*PROBLEM TO WORK ON*:
Retype the section of the forum thread that opens with the words containing "Patricide | 15" and closes with "a worthwhile manner.".

*DOCUMENT SEGMENT*:
"""

Fullerov - a vinyl record labelled as mint

Now you, cause i got bored

Patricide | 15 Aug '06, 15:29 | Send note | Report this | Reply

greatest/strangest thread ever?

i wouldnt know where to begin with adding to it in a worthwhile manner.


a MAN bag

scrotum?


or like, a codger.

you old codger you.


Red Stripe?

do i got that 'easy island vibe'?

:D


how about me?

or what you know of me?


THE Marx Brother?

Which one? Richard?


Karl?


Howard?


Bamos.

Standing up for the working man.


sitting

down more like.
lazy bugger


:D i like mine.


Miserabli:

An occasional table


Spot on.


bobbygeorge

an 'erotic-themed' rubber duck


bang on.


Patricide

A tea strainer


Prole

A small goat


Darcy

Five slightly burnt roast potatoes


Judge_B

A blender


Colonol K

A ladyshave


colonol_k

A flickering neon sign above a Billericay kebab shop


JINX


Errr

///


thewarn

A very small shoe (left, childs size 5 1/2)


traynor

a regurgitated werthers original


.

.


What? An 'army issue kagou'?

"""

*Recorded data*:

"""

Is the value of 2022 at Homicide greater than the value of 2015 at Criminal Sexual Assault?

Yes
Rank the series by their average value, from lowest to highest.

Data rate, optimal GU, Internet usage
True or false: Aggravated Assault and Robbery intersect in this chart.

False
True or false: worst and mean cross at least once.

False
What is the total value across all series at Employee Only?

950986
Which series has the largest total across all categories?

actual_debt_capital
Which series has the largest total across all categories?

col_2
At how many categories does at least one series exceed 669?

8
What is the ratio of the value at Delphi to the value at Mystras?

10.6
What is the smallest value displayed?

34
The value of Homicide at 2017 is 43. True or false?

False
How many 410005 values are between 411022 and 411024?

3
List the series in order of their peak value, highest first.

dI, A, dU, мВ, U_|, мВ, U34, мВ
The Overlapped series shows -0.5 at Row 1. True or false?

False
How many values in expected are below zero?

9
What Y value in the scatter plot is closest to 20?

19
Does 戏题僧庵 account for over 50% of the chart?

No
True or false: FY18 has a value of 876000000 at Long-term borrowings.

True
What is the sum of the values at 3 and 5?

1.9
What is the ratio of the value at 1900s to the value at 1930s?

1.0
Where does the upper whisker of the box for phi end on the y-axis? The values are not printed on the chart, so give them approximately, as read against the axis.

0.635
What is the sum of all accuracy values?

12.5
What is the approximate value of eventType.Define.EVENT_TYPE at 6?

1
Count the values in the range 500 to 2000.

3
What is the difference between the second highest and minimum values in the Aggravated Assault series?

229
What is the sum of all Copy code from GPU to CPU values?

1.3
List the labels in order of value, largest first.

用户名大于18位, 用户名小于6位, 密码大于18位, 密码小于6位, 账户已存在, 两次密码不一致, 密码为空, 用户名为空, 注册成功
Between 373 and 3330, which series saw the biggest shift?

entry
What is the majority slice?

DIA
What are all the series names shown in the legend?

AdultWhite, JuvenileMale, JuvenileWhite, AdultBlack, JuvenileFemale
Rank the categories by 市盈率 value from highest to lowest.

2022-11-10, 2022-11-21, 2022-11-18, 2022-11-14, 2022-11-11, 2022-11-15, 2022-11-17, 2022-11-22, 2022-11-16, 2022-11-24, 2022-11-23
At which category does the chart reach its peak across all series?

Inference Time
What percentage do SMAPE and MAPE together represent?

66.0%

"""

*SOLUTION BELOW*:
Patricide | 15 Aug '06, 15:29 | Send note | Report this | Reply

greatest/strangest thread ever?

i wouldnt know where to begin with adding to it in a worthwhile manner.